Success is a word that has come to stoke degrees of ambivalence in me over the years of raising Charlie.
There's no denying that we thrill in lauding him for his so hard-won achievements: mastering addition and subtraction up to 20, making it out here to Berkeley on a cross-country airplane flight last Christmas day.
It is the case that big victories for Charlie can seem, or rather are, inconsequential in the general eyes of the world.
And that glorious "you did it!" moments can come trailing clouds of sorrow, that in this new year of 2015, Charlie will turn 18 and be legally an adult and learning addition and subtraction up to 30 may not happen.
It could happen. Maybe not in 2015; maybe the year after. Maybe in 2020, or 2025.
And Charlie, after a year of life-changing total transition and change for him and for Jim and for me in which phrases like Herodotus' "that the things that occurred ... not fade away in time" and Homer's "many turning" and Virgil's fato profugus, "by fate a fugitive," kept running through my mind, is all right. Charlie is growing up.
It is a process in which his being developmentally delayed and having intellectual disabilities becomes more and more, and more starkly, sometimes achingly, apparent. There are gains but they can seem fragmented, and so fragile.

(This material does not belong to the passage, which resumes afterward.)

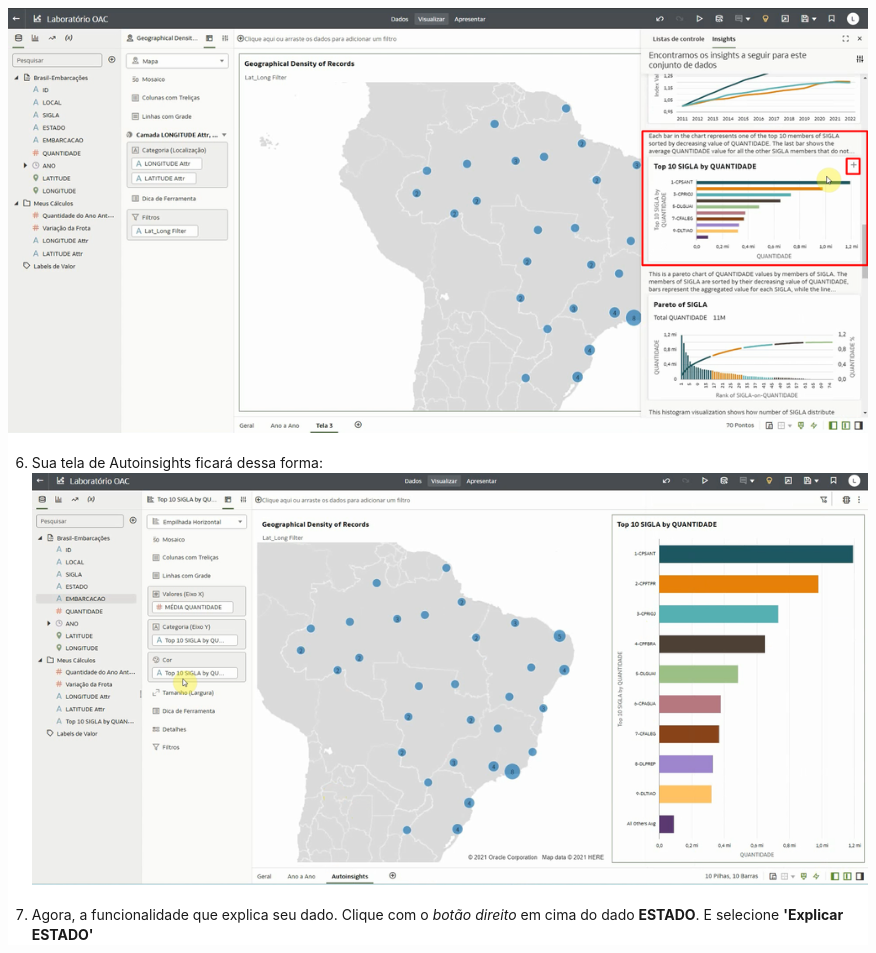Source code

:    ![Autoinsights](images/Autoinsight4.png) 

6. Sua tela de Autoinsights ficará dessa forma: 
   ![Autoinsights](images/Autoinsight5.png) 

7. Agora, a funcionalidade que explica seu dado. Clique com o _botão direito_ em cima do dado **ESTADO**. E selecione **'Explicar ESTADO'**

It is why I've ceased anymore to think too much about milestones Charlie has or has not reached. Another good day; a steady bike ride (the first for 2015 was in Richmond, where he and Jim had some of their first adventures out here in the Bay Area last January); the fact that we've stuck together to the point that, a decade after Jim and Charlie started riding together, I just could not but join in -- Charlie keeps learning and trying to learn and we, buffeted about by winds and waves and forces wild, do too.